(TASK DETAILS)
Go line by line through the entries below and copy those containing the string "under".

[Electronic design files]
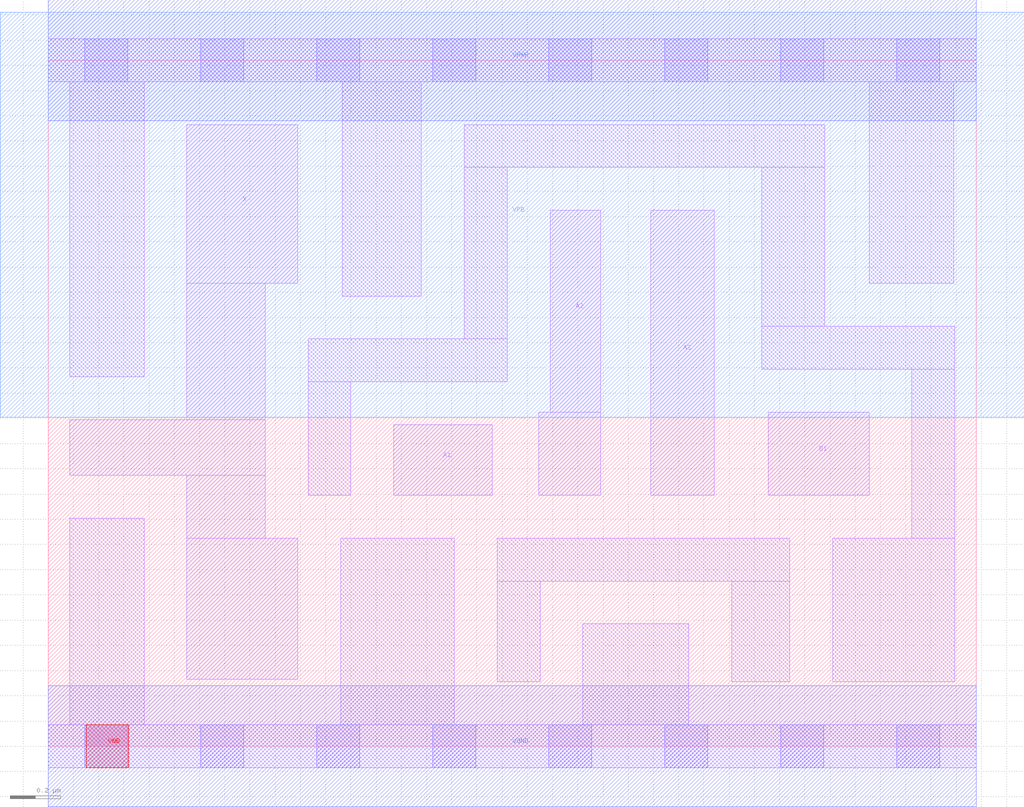
<source format=lef>
# Copyright 2020 The SkyWater PDK Authors
#
# Licensed under the Apache License, Version 2.0 (the "License");
# you may not use this file except in compliance with the License.
# You may obtain a copy of the License at
#
#     https://www.apache.org/licenses/LICENSE-2.0
#
# Unless required by applicable law or agreed to in writing, software
# distributed under the License is distributed on an "AS IS" BASIS,
# WITHOUT WARRANTIES OR CONDITIONS OF ANY KIND, either express or implied.
# See the License for the specific language governing permissions and
# limitations under the License.
#
# SPDX-License-Identifier: Apache-2.0

VERSION 5.7 ;
  NOWIREEXTENSIONATPIN ON ;
  DIVIDERCHAR "/" ;
  BUSBITCHARS "[]" ;
MACRO sky130_fd_sc_hd__o31a_2
  CLASS CORE ;
  FOREIGN sky130_fd_sc_hd__o31a_2 ;
  ORIGIN  0.000000  0.000000 ;
  SIZE  3.680000 BY  2.720000 ;
  SYMMETRY X Y R90 ;
  SITE unithd ;
  PIN A1
    ANTENNAGATEAREA  0.247500 ;
    DIRECTION INPUT ;
    USE SIGNAL ;
    PORT
      LAYER li1 ;
        RECT 1.370000 0.995000 1.760000 1.275000 ;
    END
  END A1
  PIN A2
    ANTENNAGATEAREA  0.247500 ;
    DIRECTION INPUT ;
    USE SIGNAL ;
    PORT
      LAYER li1 ;
        RECT 1.945000 0.995000 2.190000 1.325000 ;
        RECT 1.990000 1.325000 2.190000 2.125000 ;
    END
  END A2
  PIN A3
    ANTENNAGATEAREA  0.247500 ;
    DIRECTION INPUT ;
    USE SIGNAL ;
    PORT
      LAYER li1 ;
        RECT 2.390000 0.995000 2.640000 2.125000 ;
    END
  END A3
  PIN B1
    ANTENNAGATEAREA  0.247500 ;
    DIRECTION INPUT ;
    USE SIGNAL ;
    PORT
      LAYER li1 ;
        RECT 2.855000 0.995000 3.255000 1.325000 ;
    END
  END B1
  PIN VNB
    PORT
      LAYER pwell ;
        RECT 0.150000 -0.085000 0.320000 0.085000 ;
    END
  END VNB
  PIN VPB
    PORT
      LAYER nwell ;
        RECT -0.190000 1.305000 3.870000 2.910000 ;
    END
  END VPB
  PIN X
    ANTENNADIFFAREA  0.577500 ;
    DIRECTION OUTPUT ;
    USE SIGNAL ;
    PORT
      LAYER li1 ;
        RECT 0.085000 1.075000 0.860000 1.295000 ;
        RECT 0.550000 0.265000 0.990000 0.825000 ;
        RECT 0.550000 0.825000 0.860000 1.075000 ;
        RECT 0.550000 1.295000 0.860000 1.835000 ;
        RECT 0.550000 1.835000 0.990000 2.465000 ;
    END
  END X
  PIN VGND
    DIRECTION INOUT ;
    SHAPE ABUTMENT ;
    USE GROUND ;
    PORT
      LAYER met1 ;
        RECT 0.000000 -0.240000 3.680000 0.240000 ;
    END
  END VGND
  PIN VPWR
    DIRECTION INOUT ;
    SHAPE ABUTMENT ;
    USE POWER ;
    PORT
      LAYER met1 ;
        RECT 0.000000 2.480000 3.680000 2.960000 ;
    END
  END VPWR
  OBS
    LAYER li1 ;
      RECT 0.000000 -0.085000 3.680000 0.085000 ;
      RECT 0.000000  2.635000 3.680000 2.805000 ;
      RECT 0.085000  0.085000 0.380000 0.905000 ;
      RECT 0.085000  1.465000 0.380000 2.635000 ;
      RECT 1.030000  0.995000 1.200000 1.445000 ;
      RECT 1.030000  1.445000 1.820000 1.615000 ;
      RECT 1.160000  0.085000 1.610000 0.825000 ;
      RECT 1.165000  1.785000 1.480000 2.635000 ;
      RECT 1.650000  1.615000 1.820000 2.295000 ;
      RECT 1.650000  2.295000 3.080000 2.465000 ;
      RECT 1.780000  0.255000 1.950000 0.655000 ;
      RECT 1.780000  0.655000 2.940000 0.825000 ;
      RECT 2.120000  0.085000 2.540000 0.485000 ;
      RECT 2.710000  0.255000 2.940000 0.655000 ;
      RECT 2.830000  1.495000 3.595000 1.665000 ;
      RECT 2.830000  1.665000 3.080000 2.295000 ;
      RECT 3.110000  0.255000 3.595000 0.825000 ;
      RECT 3.255000  1.835000 3.590000 2.635000 ;
      RECT 3.425000  0.825000 3.595000 1.495000 ;
    LAYER mcon ;
      RECT 0.145000 -0.085000 0.315000 0.085000 ;
      RECT 0.145000  2.635000 0.315000 2.805000 ;
      RECT 0.605000 -0.085000 0.775000 0.085000 ;
      RECT 0.605000  2.635000 0.775000 2.805000 ;
      RECT 1.065000 -0.085000 1.235000 0.085000 ;
      RECT 1.065000  2.635000 1.235000 2.805000 ;
      RECT 1.525000 -0.085000 1.695000 0.085000 ;
      RECT 1.525000  2.635000 1.695000 2.805000 ;
      RECT 1.985000 -0.085000 2.155000 0.085000 ;
      RECT 1.985000  2.635000 2.155000 2.805000 ;
      RECT 2.445000 -0.085000 2.615000 0.085000 ;
      RECT 2.445000  2.635000 2.615000 2.805000 ;
      RECT 2.905000 -0.085000 3.075000 0.085000 ;
      RECT 2.905000  2.635000 3.075000 2.805000 ;
      RECT 3.365000 -0.085000 3.535000 0.085000 ;
      RECT 3.365000  2.635000 3.535000 2.805000 ;
  END
END sky130_fd_sc_hd__o31a_2
END LIBRARY

</source>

(RESPONSE AREA)
# Licensed under the Apache License, Version 2.0 (the "License");
# distributed under the License is distributed on an "AS IS" BASIS,
# limitations under the License.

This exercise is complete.